Entries taken from a collection
-----

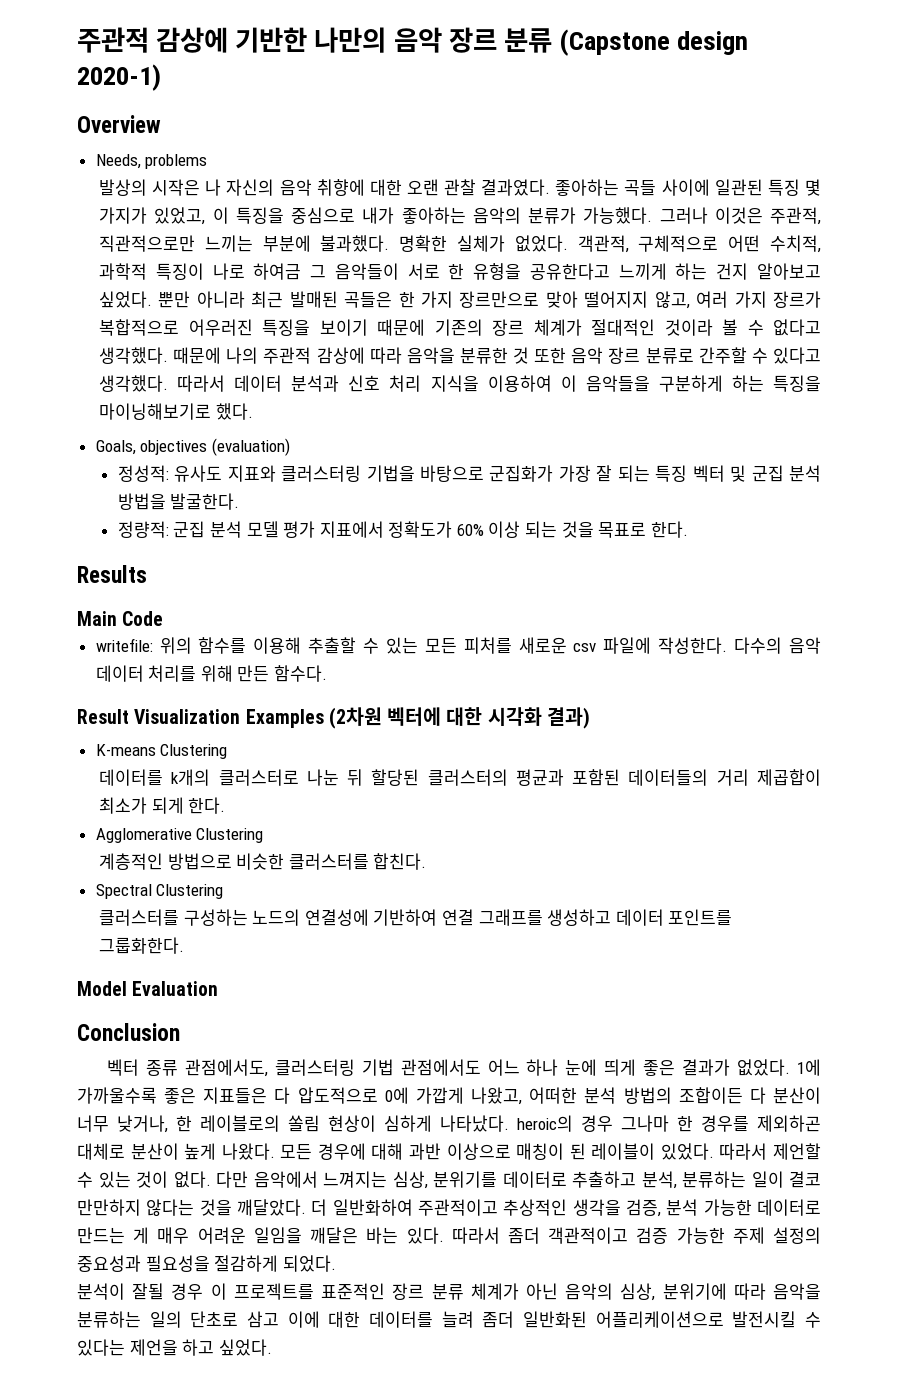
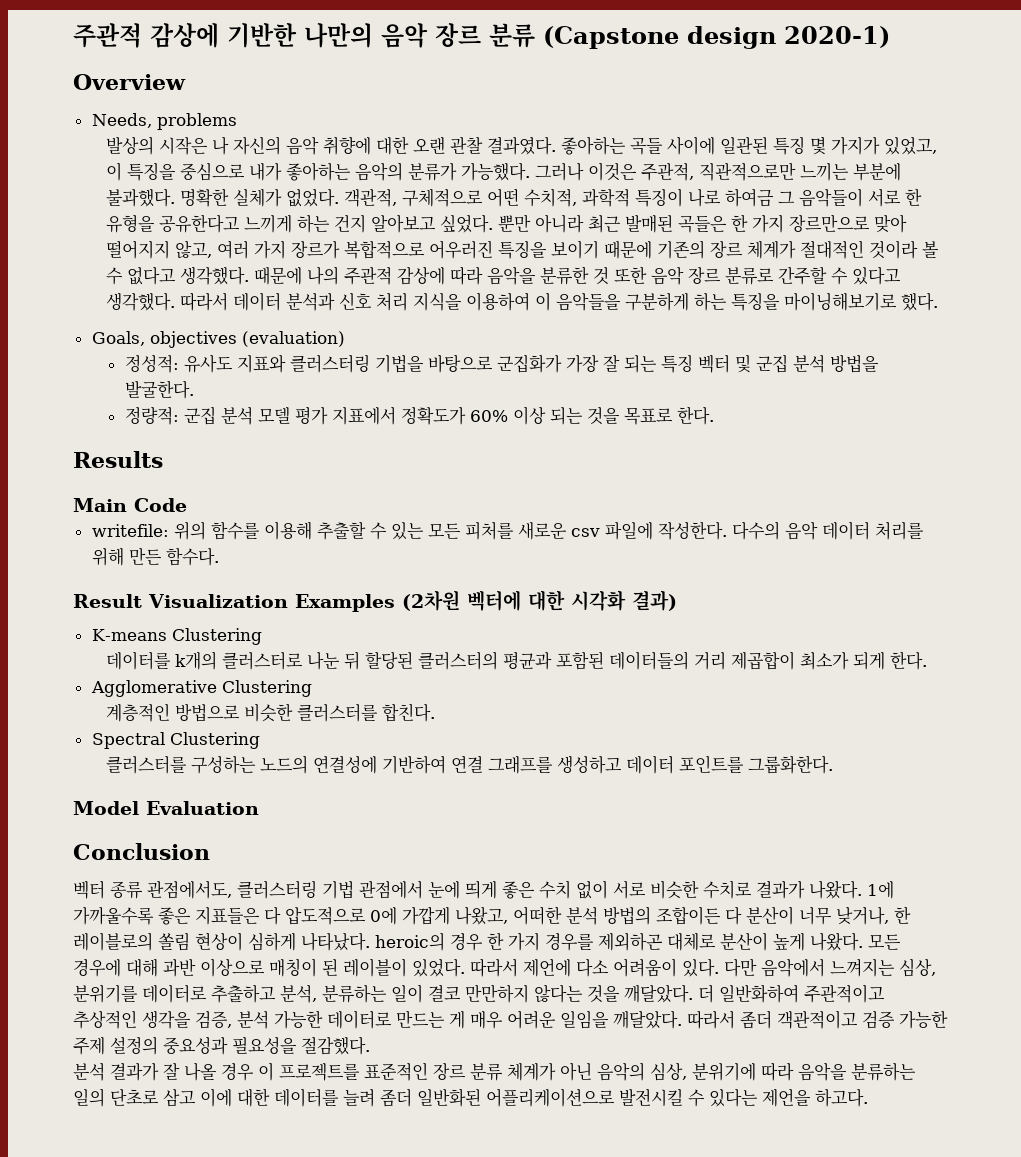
[400,1059,791,1076] 관점에서도 어느 하나 눈에 띄게 좋은 결과가 없었다. -> [359,880,862,899] 관점에서 눈에 띄게 좋은 수치 없이 서로 비슷한 수치로 결과가 나왔다.
[621,1115,693,1132] 그나마 한 -> [487,932,540,951] 한 가지
[772,1143,821,1160] [77,1171,211,1188] 제언할 수 있는 것이 없다. -> [523,958,719,977] 제언에 다소 어려움이 있다.
[310,1227,444,1244] 깨달은 바는 있다. -> [613,1010,682,1029] 깨달았다.
[214,1255,336,1272] [77,1283,165,1300] 절감하게 되었다. // 분석이 잘될 -> [301,1036,370,1055] [73,1062,217,1081] 절감했다. // 분석 결과가 잘 나올
[182,1339,272,1356] 하고 싶었다. -> [815,1089,868,1107] 하고다.

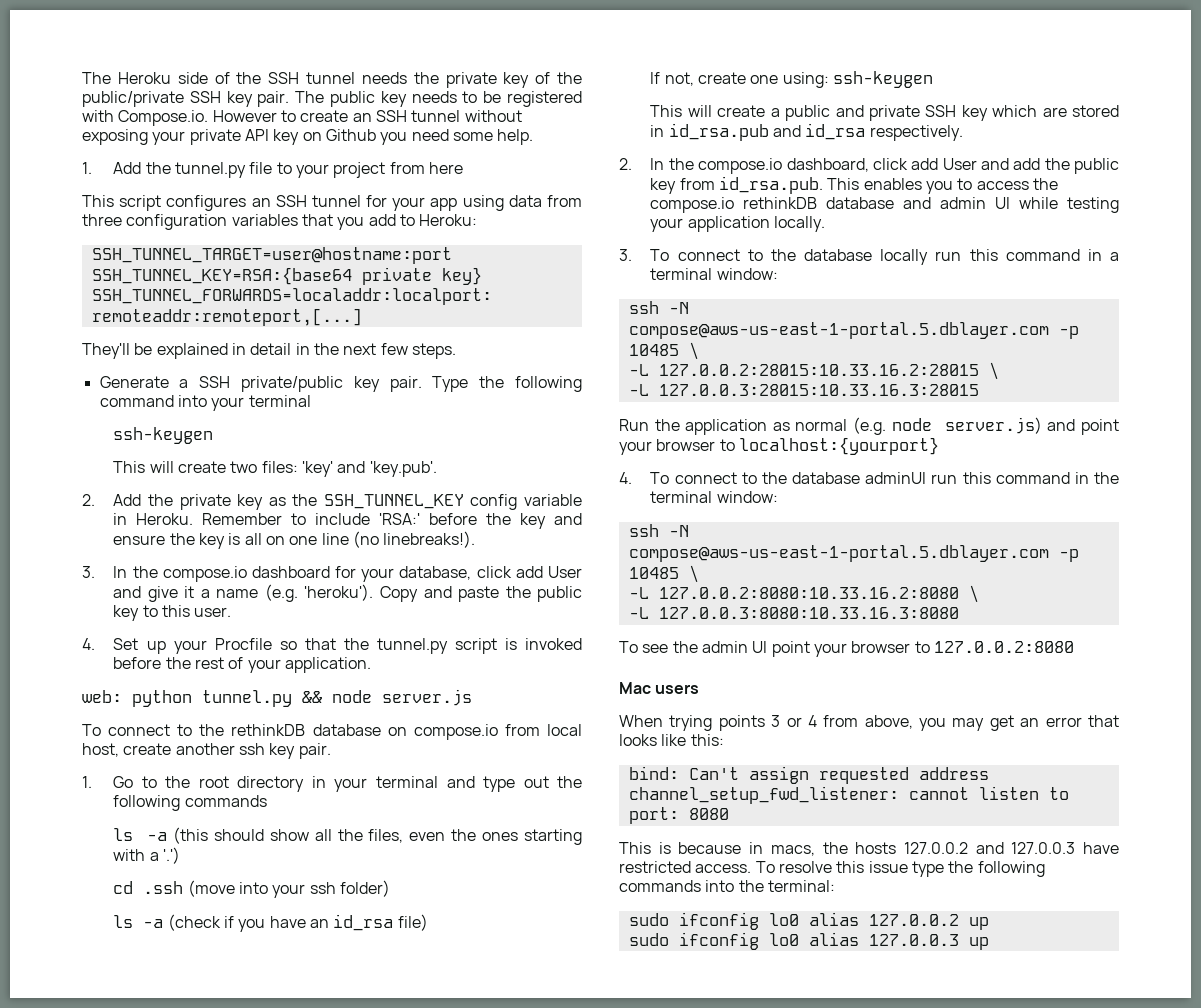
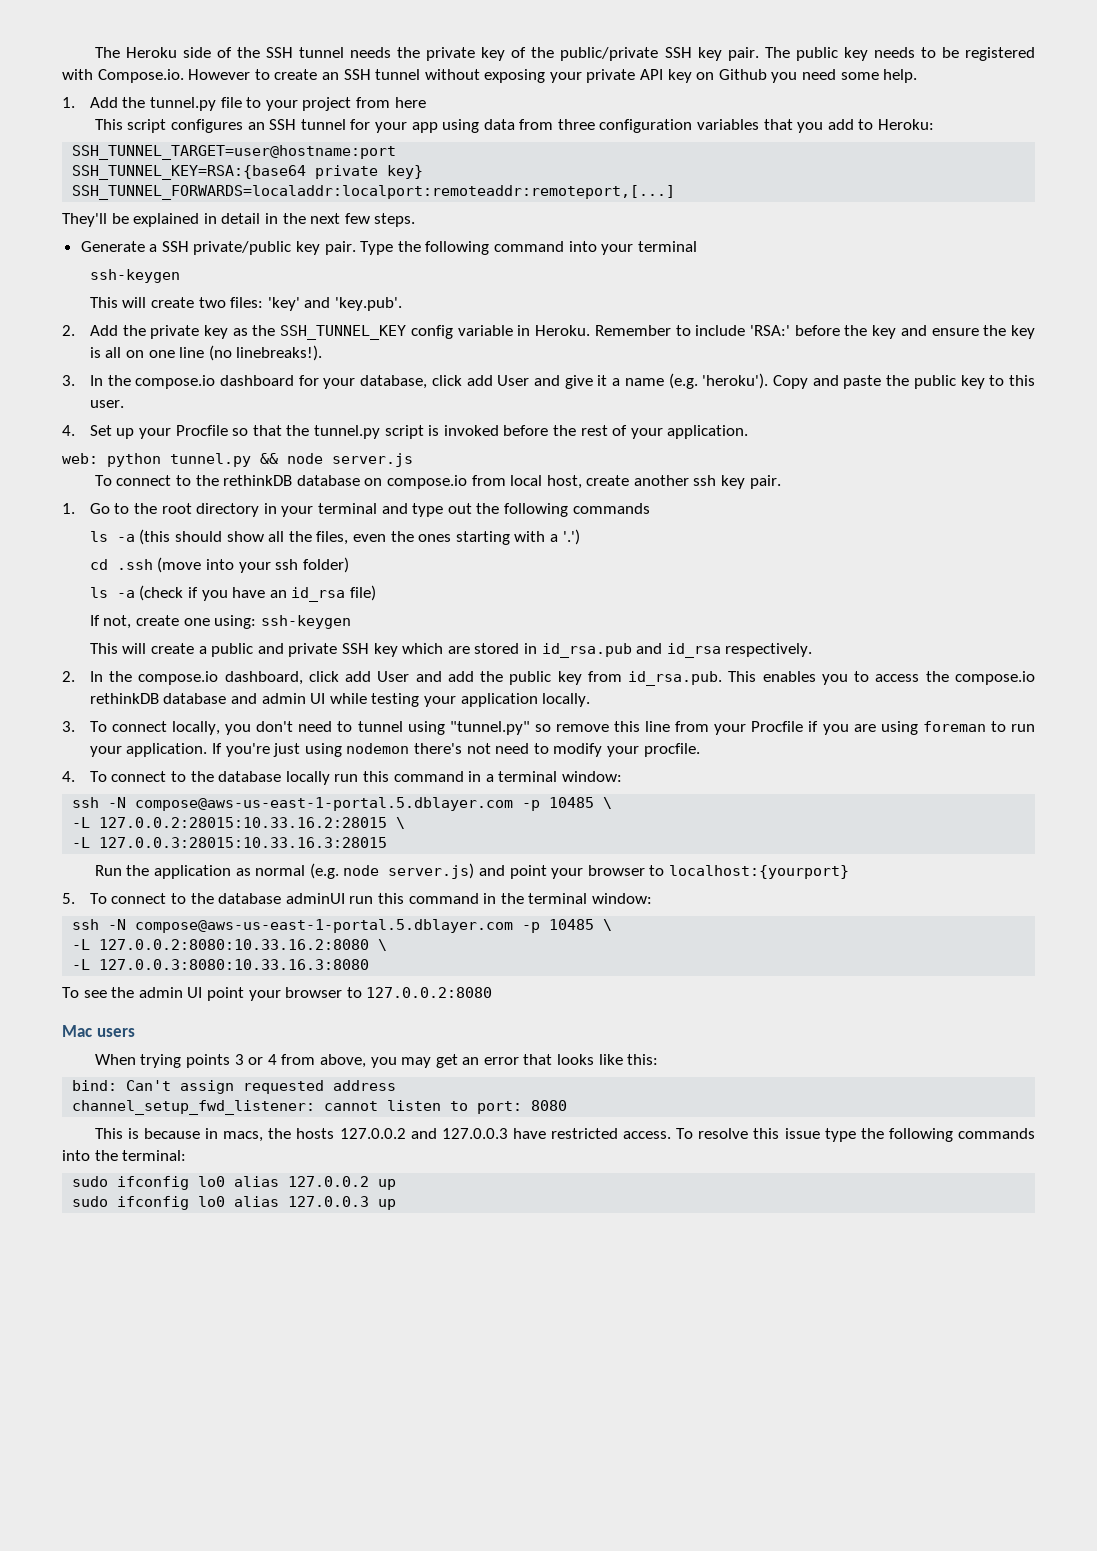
(740, 255) none -> [172,721,1035,735] [89,743,700,757] [62,771,167,782] locally, you don't need to tunnel using "tunnel.py" so remove this line from your Procfile if you are using foreman to run your application. If you're just using nodemon there's not need to modify your procfile. // 4. To connect
[619,472,632,484] 4. -> [62,893,75,904] 5.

-----

▸ Task details: Please transcribe word for word the lines from the one bearing "[182,1339,272,1356] 하고 싶었다." through the last line of the records above, omitting the pictures.

▸ Answer to this task:
[182,1339,272,1356] 하고 싶었다. -> [815,1089,868,1107] 하고다.

(740, 255) none -> [172,721,1035,735] [89,743,700,757] [62,771,167,782] locally, you don't need to tunnel using "tunnel.py" so remove this line from your Procfile if you are using foreman to run your application. If you're just using nodemon there's not need to modify your procfile. // 4. To connect
[619,472,632,484] 4. -> [62,893,75,904] 5.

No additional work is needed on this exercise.